3.1.1 The definition and purpose of scenarios
Scenarios describe possible future developments. They can be used in an exploratory manner or for a scientific assessment in order to understand the functioning of an investigated system (Carpenter et al., 2005).
In the context of the IPCC assessments, scenarios are directed at exploring possible future emissions pathways, their main underlying driving forces and how these might be affected by policy interventions. The IPCC evaluation of emissions scenarios in 1994 identified four main purposes of emissions scenarios (Alcamo et al., 1995):
- To provide input for evaluating climatic and environmental consequences of alternative future GHG emissions in the absence of specific measures to reduce such emissions or enhance GHG sinks.
- To provide similar input for cases with specific alternative policy interventions to reduce GHG emissions and enhance sinks.
- To provide input for assessing mitigation and adaptation possibilities, and their costs, in different regions and economic sectors.
- To provide input to negotiations of possible agreements to reduce GHG emissions.

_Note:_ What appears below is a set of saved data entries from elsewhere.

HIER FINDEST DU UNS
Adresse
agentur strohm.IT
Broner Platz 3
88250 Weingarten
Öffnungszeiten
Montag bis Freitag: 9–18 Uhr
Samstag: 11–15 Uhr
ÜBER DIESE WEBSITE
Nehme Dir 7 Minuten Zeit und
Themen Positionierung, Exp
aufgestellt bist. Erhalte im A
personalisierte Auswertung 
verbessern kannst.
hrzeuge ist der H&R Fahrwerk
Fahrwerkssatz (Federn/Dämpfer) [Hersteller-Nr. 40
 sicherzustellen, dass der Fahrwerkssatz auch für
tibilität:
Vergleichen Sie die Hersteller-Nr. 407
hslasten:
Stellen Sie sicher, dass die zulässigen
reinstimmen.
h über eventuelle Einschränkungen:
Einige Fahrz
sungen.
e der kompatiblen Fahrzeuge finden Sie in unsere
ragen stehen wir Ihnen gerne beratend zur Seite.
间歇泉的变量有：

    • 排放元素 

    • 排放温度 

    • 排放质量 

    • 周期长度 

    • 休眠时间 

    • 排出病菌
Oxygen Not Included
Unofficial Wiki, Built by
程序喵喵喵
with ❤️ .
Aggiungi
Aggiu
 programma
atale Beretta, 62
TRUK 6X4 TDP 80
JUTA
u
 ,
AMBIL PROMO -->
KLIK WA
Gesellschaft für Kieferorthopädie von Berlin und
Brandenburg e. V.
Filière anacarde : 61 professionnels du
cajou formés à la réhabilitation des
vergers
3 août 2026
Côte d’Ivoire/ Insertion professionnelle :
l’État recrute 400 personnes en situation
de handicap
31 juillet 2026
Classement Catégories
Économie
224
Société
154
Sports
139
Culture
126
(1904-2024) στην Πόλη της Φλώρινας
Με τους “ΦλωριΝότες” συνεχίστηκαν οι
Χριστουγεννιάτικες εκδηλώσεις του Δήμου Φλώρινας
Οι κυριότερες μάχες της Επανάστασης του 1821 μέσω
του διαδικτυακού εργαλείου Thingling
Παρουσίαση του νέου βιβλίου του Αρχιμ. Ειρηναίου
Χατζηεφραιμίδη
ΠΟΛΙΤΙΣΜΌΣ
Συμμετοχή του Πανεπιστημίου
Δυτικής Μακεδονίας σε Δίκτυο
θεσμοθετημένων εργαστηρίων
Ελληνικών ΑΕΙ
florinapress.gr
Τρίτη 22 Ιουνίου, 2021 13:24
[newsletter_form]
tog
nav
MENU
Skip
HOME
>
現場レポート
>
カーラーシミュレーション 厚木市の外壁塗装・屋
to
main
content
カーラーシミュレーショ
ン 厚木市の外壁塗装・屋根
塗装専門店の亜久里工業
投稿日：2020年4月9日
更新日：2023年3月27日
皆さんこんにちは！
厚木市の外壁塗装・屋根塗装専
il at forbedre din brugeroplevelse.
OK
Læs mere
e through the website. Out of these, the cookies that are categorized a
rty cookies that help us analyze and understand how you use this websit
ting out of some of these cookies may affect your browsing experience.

Scenario definitions in the literature differ depending on the purpose of the scenarios and how they were developed. The SRES report (Nakicenovic et al., 2000) defines a scenario as a plausible description of how the future might develop, based on a coherent and internally consistent set of assumptions (‘scenario logic’) about the key relationships and driving forces (e.g. rate of technology change or prices). Some studies in the literature apply the term ‘scenario’ to ‘best-guess’ or forecast types of projections. Such studies do not aim primarily at exploring alternative futures, but rather at identifying ‘most likely’ outcomes. Probabilistic studies represent a different approach, in which the range of outcomes is based on a consistent estimate of the probability density function (PDF) for crucial input parameters. In these cases, outcomes are associated with an explicit estimate of likelihood, albeit one with a substantial subjective component. Examples include probabilistic projections for population (Lutz and Sanderson, 2001) and CO2 emissions (Webster et al., 2002, 2003; O’Neill, 2004).